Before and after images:
/---
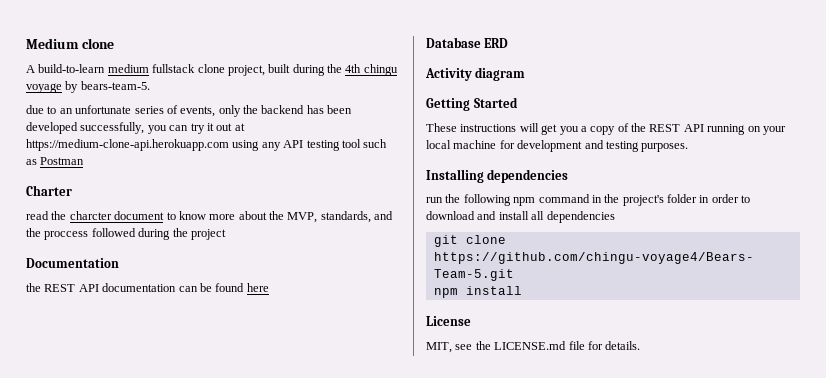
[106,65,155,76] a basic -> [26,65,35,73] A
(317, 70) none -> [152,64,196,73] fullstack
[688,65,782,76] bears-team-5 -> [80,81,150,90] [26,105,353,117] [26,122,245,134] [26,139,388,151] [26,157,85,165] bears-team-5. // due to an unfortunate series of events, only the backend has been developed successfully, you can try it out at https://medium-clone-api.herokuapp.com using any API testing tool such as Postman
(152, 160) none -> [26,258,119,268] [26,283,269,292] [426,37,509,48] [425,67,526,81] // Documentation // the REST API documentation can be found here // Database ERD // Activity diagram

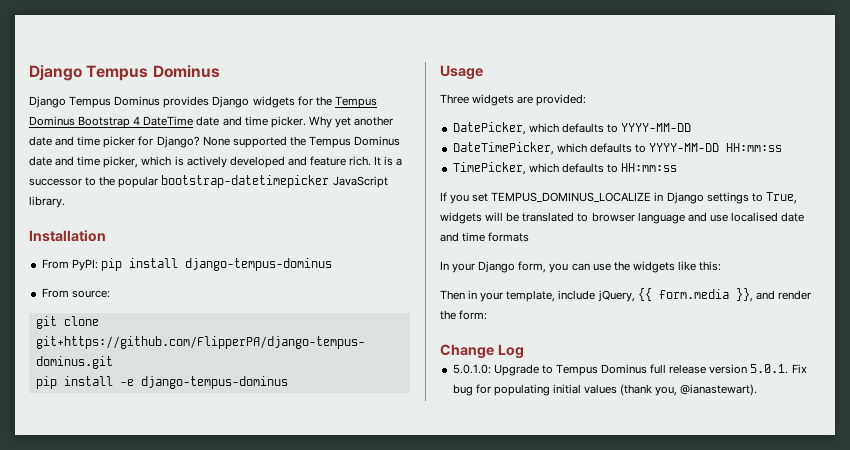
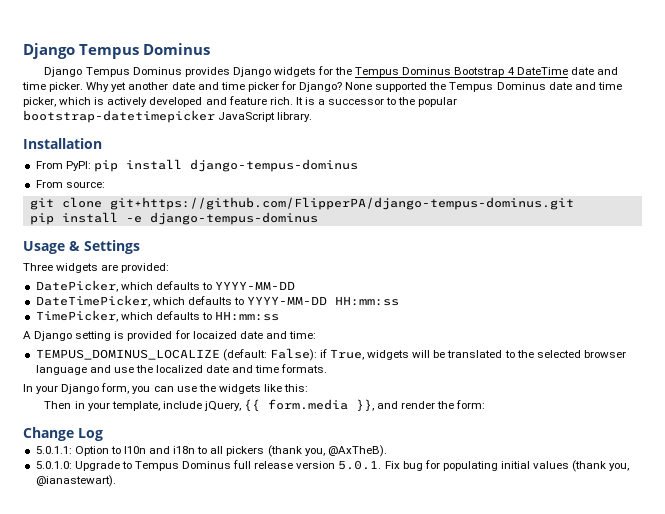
(483, 72) none -> [69,240,140,254] & Settings
[440,192,763,204] If you set TEMPUS_DOMINUS_LOCALIZE in Django settings to -> [23,330,316,341] [35,348,327,361] A Django setting is provided for locaized date and time: // TEMPUS_DOMINUS_LOCALIZE (default: False): if
(589, 217) none -> [516,350,581,358] the selected
[730,212,805,222] [440,232,530,242] localised date and time formats -> [135,364,328,373] the localized date and time formats.
(524, 351) none -> [35,445,387,457] // 5.0.1.1: Option to l10n and i18n to all pickers (thank you, @AxTheB).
\---
Try it: All lines above from the one containing "[440,192,763,204] If you" to the one containing "(589, 217) none" must be repeated exactly, both lines included, and no others.

Response area:
[440,192,763,204] If you set TEMPUS_DOMINUS_LOCALIZE in Django settings to -> [23,330,316,341] [35,348,327,361] A Django setting is provided for locaized date and time: // TEMPUS_DOMINUS_LOCALIZE (default: False): if
(589, 217) none -> [516,350,581,358] the selected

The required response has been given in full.